[Text data extracted from pages]
###

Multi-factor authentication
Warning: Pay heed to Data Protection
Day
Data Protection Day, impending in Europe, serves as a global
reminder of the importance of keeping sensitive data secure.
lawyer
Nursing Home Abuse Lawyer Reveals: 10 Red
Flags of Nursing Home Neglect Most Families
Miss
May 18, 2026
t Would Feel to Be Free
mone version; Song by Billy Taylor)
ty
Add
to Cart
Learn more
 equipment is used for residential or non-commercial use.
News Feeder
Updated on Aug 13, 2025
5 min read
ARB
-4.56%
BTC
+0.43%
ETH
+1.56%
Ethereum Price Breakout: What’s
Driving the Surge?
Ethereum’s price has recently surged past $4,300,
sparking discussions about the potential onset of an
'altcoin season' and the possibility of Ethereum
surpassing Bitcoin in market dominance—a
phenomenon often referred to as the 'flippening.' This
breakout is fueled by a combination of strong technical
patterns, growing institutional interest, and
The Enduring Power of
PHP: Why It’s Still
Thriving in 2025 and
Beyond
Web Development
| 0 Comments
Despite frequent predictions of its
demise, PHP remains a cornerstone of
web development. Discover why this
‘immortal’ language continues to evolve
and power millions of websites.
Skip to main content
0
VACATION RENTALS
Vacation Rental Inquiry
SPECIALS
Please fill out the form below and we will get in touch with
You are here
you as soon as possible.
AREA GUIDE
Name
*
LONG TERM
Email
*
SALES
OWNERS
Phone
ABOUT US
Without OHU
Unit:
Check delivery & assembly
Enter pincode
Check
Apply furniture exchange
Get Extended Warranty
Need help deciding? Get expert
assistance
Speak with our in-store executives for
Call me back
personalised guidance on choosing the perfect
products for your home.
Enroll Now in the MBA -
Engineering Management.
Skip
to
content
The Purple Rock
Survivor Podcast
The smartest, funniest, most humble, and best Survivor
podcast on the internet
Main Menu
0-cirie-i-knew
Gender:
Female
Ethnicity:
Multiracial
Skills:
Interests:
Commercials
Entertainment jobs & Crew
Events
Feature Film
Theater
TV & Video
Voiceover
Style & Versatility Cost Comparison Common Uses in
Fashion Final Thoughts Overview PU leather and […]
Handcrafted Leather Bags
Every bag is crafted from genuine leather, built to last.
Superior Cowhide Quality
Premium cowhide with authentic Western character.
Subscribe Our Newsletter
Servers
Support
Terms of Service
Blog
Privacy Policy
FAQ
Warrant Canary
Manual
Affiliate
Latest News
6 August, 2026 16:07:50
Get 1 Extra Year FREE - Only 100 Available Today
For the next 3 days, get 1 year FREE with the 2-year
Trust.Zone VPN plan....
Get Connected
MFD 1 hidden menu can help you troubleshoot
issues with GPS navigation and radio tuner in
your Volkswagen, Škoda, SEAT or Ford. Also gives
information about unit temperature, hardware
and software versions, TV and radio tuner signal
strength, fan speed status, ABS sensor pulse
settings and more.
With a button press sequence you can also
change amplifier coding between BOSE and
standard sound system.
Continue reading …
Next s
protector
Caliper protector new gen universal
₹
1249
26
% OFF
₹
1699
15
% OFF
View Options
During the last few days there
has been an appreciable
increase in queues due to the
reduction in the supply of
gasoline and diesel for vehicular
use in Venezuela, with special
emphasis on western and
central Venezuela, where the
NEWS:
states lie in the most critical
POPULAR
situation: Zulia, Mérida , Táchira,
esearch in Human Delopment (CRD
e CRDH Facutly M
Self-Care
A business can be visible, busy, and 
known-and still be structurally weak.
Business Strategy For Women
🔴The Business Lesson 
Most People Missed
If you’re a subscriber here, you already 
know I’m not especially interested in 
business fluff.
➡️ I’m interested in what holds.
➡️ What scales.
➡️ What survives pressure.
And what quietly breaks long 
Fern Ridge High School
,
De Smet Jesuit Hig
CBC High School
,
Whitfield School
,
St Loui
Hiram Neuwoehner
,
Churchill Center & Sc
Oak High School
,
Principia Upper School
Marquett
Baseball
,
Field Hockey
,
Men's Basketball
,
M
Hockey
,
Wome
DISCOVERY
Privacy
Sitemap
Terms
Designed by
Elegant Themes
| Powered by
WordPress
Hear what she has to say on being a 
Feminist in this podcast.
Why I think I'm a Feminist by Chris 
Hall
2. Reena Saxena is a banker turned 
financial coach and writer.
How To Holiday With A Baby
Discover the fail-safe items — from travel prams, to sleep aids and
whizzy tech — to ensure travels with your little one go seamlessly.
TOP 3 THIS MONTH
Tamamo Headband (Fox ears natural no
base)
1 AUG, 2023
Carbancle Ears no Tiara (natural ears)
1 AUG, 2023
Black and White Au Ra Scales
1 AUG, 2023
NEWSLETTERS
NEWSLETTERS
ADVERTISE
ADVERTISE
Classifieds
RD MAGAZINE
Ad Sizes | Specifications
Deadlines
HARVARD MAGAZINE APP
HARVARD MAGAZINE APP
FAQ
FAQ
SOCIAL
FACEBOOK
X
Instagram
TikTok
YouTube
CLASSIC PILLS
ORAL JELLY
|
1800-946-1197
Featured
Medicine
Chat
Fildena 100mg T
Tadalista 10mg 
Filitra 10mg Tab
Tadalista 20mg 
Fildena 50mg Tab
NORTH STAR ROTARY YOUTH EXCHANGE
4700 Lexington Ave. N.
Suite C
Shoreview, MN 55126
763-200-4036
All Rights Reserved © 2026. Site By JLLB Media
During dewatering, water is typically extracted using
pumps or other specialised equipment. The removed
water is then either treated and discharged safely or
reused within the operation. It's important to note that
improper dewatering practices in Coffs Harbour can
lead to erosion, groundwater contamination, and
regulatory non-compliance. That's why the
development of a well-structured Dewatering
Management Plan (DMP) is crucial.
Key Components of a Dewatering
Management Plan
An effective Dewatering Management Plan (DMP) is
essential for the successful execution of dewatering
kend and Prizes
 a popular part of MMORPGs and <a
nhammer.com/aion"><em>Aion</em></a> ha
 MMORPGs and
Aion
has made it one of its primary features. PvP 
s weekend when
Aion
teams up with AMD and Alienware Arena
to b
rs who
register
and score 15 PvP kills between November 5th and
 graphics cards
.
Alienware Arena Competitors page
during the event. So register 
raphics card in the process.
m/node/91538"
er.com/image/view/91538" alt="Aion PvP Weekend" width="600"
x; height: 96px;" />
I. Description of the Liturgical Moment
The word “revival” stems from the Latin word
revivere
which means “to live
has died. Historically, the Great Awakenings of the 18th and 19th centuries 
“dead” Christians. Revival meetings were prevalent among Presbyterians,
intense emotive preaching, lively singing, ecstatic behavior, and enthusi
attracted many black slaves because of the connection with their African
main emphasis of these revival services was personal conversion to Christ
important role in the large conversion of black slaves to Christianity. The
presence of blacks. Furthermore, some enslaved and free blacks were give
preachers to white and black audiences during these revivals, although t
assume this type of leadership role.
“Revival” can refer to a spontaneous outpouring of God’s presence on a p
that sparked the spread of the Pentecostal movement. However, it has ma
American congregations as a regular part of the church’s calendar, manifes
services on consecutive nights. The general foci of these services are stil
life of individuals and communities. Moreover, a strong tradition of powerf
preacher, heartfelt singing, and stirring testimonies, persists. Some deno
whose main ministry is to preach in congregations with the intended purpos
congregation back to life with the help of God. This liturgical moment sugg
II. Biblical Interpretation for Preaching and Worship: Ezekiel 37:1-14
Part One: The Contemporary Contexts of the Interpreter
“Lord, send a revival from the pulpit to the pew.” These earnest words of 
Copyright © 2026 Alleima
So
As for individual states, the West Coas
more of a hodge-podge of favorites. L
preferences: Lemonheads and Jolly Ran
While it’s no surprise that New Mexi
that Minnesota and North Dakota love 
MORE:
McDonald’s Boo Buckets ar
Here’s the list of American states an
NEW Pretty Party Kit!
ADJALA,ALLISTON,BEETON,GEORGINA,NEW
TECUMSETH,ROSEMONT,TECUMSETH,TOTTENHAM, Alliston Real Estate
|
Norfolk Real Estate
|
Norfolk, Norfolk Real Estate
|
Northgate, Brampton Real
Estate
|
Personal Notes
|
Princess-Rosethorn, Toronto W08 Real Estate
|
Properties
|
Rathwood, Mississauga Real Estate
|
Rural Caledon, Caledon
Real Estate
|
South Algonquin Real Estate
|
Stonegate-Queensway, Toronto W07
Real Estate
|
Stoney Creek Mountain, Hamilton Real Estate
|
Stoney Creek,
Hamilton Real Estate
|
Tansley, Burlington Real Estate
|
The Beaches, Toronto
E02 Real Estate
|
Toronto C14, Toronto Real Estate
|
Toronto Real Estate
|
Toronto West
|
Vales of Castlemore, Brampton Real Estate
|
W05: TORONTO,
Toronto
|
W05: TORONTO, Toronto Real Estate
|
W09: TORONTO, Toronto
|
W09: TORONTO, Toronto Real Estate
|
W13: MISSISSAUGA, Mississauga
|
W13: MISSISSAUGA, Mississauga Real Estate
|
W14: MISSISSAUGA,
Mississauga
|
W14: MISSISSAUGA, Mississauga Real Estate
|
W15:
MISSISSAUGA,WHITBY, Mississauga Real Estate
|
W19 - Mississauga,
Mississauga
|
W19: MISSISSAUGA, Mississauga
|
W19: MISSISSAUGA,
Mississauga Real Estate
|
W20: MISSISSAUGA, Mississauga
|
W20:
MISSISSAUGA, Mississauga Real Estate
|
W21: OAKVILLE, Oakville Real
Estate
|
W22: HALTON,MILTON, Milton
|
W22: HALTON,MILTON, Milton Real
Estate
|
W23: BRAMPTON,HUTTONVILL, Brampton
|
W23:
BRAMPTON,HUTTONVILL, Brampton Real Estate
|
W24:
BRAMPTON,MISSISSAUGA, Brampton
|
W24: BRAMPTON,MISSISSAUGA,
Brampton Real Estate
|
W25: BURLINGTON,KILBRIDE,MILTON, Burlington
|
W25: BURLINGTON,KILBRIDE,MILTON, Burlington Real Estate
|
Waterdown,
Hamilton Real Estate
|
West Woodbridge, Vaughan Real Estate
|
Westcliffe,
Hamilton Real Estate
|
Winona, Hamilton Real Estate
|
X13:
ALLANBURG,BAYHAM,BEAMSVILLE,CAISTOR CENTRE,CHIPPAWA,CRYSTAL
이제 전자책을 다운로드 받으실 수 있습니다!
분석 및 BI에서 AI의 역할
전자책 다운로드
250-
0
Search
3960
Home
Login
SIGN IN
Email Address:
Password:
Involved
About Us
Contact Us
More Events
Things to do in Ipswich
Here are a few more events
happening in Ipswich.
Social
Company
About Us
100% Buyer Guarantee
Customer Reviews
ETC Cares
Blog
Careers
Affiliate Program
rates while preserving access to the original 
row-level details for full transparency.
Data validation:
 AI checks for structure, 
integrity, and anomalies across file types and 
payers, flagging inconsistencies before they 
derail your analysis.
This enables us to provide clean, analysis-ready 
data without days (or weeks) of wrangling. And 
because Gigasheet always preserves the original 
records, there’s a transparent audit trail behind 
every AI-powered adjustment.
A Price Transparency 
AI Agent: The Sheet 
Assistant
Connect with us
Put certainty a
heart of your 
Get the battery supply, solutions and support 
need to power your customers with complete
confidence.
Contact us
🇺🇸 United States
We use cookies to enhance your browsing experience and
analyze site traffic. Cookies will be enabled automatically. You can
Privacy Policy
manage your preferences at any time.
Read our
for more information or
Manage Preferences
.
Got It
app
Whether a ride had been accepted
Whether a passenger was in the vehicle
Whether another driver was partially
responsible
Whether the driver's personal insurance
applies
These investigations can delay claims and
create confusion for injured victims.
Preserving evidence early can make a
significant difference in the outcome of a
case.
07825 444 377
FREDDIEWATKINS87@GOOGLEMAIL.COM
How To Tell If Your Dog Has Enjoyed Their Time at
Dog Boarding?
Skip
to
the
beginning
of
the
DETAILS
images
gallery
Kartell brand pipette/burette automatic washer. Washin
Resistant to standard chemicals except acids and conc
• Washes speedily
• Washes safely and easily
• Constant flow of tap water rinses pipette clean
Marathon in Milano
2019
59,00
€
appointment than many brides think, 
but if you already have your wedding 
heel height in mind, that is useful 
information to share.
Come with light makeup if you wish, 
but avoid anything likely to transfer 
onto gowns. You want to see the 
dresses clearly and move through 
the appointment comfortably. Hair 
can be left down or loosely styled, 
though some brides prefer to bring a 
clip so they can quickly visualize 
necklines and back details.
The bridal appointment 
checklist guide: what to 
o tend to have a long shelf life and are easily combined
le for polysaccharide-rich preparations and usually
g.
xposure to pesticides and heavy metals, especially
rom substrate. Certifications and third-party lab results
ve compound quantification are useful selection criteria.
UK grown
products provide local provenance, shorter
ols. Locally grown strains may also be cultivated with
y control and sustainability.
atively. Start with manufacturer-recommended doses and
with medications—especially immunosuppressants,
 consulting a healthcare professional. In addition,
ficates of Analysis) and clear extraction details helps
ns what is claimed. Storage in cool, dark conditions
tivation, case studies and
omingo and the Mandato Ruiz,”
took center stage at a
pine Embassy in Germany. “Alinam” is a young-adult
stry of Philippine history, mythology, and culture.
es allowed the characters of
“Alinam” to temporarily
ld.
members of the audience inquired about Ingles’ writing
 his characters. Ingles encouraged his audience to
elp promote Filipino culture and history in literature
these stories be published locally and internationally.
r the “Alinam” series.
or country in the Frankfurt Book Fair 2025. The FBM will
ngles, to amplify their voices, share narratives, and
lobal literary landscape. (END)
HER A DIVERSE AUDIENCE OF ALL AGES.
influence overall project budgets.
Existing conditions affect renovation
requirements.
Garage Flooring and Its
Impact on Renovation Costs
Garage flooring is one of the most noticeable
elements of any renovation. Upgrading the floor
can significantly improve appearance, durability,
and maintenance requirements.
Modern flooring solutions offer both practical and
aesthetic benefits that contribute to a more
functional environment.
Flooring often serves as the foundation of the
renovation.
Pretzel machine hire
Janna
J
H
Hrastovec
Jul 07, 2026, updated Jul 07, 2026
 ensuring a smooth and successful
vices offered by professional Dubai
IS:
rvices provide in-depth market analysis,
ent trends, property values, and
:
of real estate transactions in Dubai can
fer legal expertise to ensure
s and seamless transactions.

###

### Assigned task
Retype the material from its first line through the line containing "Nursing Home Abuse Lawyer Reveals: 10 Red", including that line, and keep each line unchanged.

### Completed task
Multi-factor authentication
Warning: Pay heed to Data Protection
Day
Data Protection Day, impending in Europe, serves as a global
reminder of the importance of keeping sensitive data secure.
lawyer
Nursing Home Abuse Lawyer Reveals: 10 Red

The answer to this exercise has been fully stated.